Dataset records:
'''
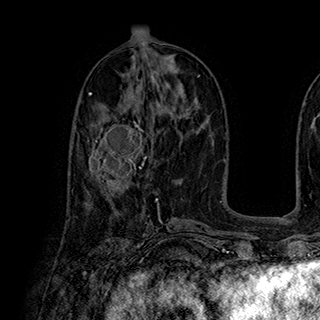
Breast MRI (dynamic contrast-enhanced), one axial slice; position 93 of 180 along the scan axis; cropped to one breast; dynamic contrast-enhanced series, time point 2 of 7 at this slice position (early post-contrast); 1.5 T; TE 2.8 ms, TR 5.4 ms; 1 mm slice thickness; 320 × 320 image matrix. Female patient.
Structures marked on this image (semi-automatic segmentation, software-assisted and operator-edited):
- enhancing-tissue mask used for the functional tumour volume (all voxels passing the contrast-enhancement thresholds inside the analysis volume; usually the tumour): bounding box (x1, y1, x2, y2) in pixels: (87, 113, 149, 182)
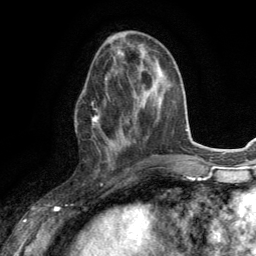
Breast MRI (dynamic contrast-enhanced), one axial slice. Slice 49 of 134 in the series (ordered by position). Cropped to one breast. Dynamic contrast-enhanced series, time point 2 of 6 at this slice position (early post-contrast). 3 T. TE 2.8 ms, TR 7.2 ms. 1.2 mm slice thickness. 256 × 256 image matrix, field of view 180 × 180 mm. Female patient.
Outlined on this slice (semi-automatic segmentation, software-assisted and operator-edited):
- enhancing-tissue mask used for the functional tumour volume (all voxels passing the contrast-enhancement thresholds inside the analysis volume; usually the tumour): bounding box <91,111,113,166> (left, top, right, bottom; pixels)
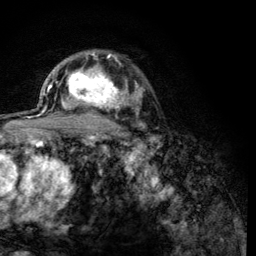
Breast MRI (dynamic contrast-enhanced), one axial slice. Slice 89 of 134 in the series (ordered by position). Cropped to one breast. Dynamic contrast-enhanced series, time point 2 of 6 at this slice position (early post-contrast). 3 T. TE 4.2 ms, TR 8.2 ms. 1.2 mm slice thickness. 256 × 256 image matrix. Female patient.
Structures marked on this image (semi-automatically segmented with operator editing):
- enhancing-tissue mask used for the functional tumour volume (all voxels passing the contrast-enhancement thresholds inside the analysis volume; usually the tumour): bounding box (x1, y1, x2, y2) in pixels: (60, 59, 123, 116)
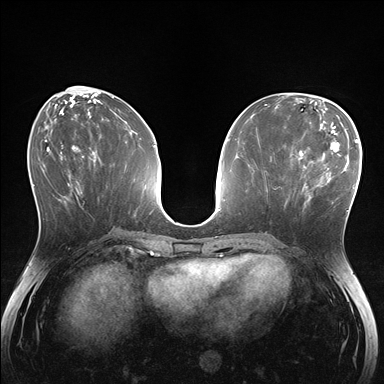
Breast MRI (dynamic contrast-enhanced), one axial slice; position 64 of 176 along the scan axis; dynamic contrast-enhanced series, time point 2 of 7 at this slice position (early post-contrast); 1.5 T; TE 1.5 ms, TR 4.1 ms; 1.1 mm slice thickness; 384 × 384 image matrix. Female patient.
Annotated regions visible in this slice (semi-automatically segmented with operator editing):
- enhancing-tissue mask used for the functional tumour volume (all voxels passing the contrast-enhancement thresholds inside the analysis volume; usually the tumour): bounding box [x1, y1, x2, y2] px = [281, 148, 336, 205]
'''
Exercise: Every record above, copied exactly and without a single picture, makes up the answer.

Solution to the exercise:
Breast MRI (dynamic contrast-enhanced), one axial slice; position 93 of 180 along the scan axis; cropped to one breast; dynamic contrast-enhanced series, time point 2 of 7 at this slice position (early post-contrast); 1.5 T; TE 2.8 ms, TR 5.4 ms; 1 mm slice thickness; 320 × 320 image matrix. Female patient.
Structures marked on this image (semi-automatic segmentation, software-assisted and operator-edited):
- enhancing-tissue mask used for the functional tumour volume (all voxels passing the contrast-enhancement thresholds inside the analysis volume; usually the tumour): bounding box (x1, y1, x2, y2) in pixels: (87, 113, 149, 182)
Breast MRI (dynamic contrast-enhanced), one axial slice. Slice 49 of 134 in the series (ordered by position). Cropped to one breast. Dynamic contrast-enhanced series, time point 2 of 6 at this slice position (early post-contrast). 3 T. TE 2.8 ms, TR 7.2 ms. 1.2 mm slice thickness. 256 × 256 image matrix, field of view 180 × 180 mm. Female patient.
Outlined on this slice (semi-automatic segmentation, software-assisted and operator-edited):
- enhancing-tissue mask used for the functional tumour volume (all voxels passing the contrast-enhancement thresholds inside the analysis volume; usually the tumour): bounding box <91,111,113,166> (left, top, right, bottom; pixels)
Breast MRI (dynamic contrast-enhanced), one axial slice. Slice 89 of 134 in the series (ordered by position). Cropped to one breast. Dynamic contrast-enhanced series, time point 2 of 6 at this slice position (early post-contrast). 3 T. TE 4.2 ms, TR 8.2 ms. 1.2 mm slice thickness. 256 × 256 image matrix. Female patient.
Structures marked on this image (semi-automatically segmented with operator editing):
- enhancing-tissue mask used for the functional tumour volume (all voxels passing the contrast-enhancement thresholds inside the analysis volume; usually the tumour): bounding box (x1, y1, x2, y2) in pixels: (60, 59, 123, 116)
Breast MRI (dynamic contrast-enhanced), one axial slice; position 64 of 176 along the scan axis; dynamic contrast-enhanced series, time point 2 of 7 at this slice position (early post-contrast); 1.5 T; TE 1.5 ms, TR 4.1 ms; 1.1 mm slice thickness; 384 × 384 image matrix. Female patient.
Annotated regions visible in this slice (semi-automatically segmented with operator editing):
- enhancing-tissue mask used for the functional tumour volume (all voxels passing the contrast-enhancement thresholds inside the analysis volume; usually the tumour): bounding box [x1, y1, x2, y2] px = [281, 148, 336, 205]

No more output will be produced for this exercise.